__Task details__. Exact copies of the line with "left_click(628, 468)" and of all lines after it through the end of the entries are required, and no other lines.

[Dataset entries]
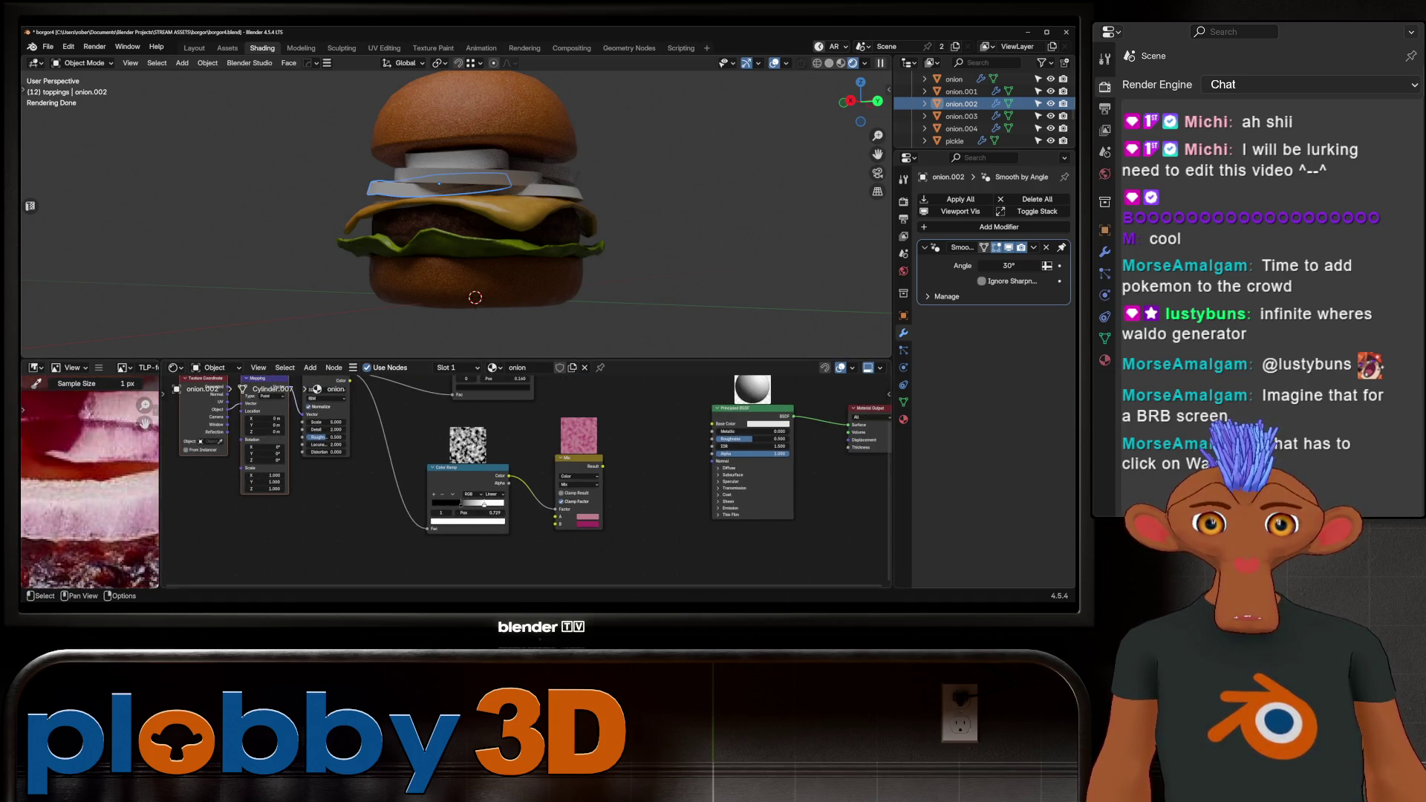
Duplicate the Mix node, place the copy to its right, and keep Mix blending.
left_click(579, 457)
key("shift+d")
left_click(628, 468)
left_click(628, 490)
left_click(614, 507)
left_click(628, 489)
left_click(628, 490)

__Written reply__.
left_click(628, 468)
left_click(628, 490)
left_click(614, 507)
left_click(628, 489)
left_click(628, 490)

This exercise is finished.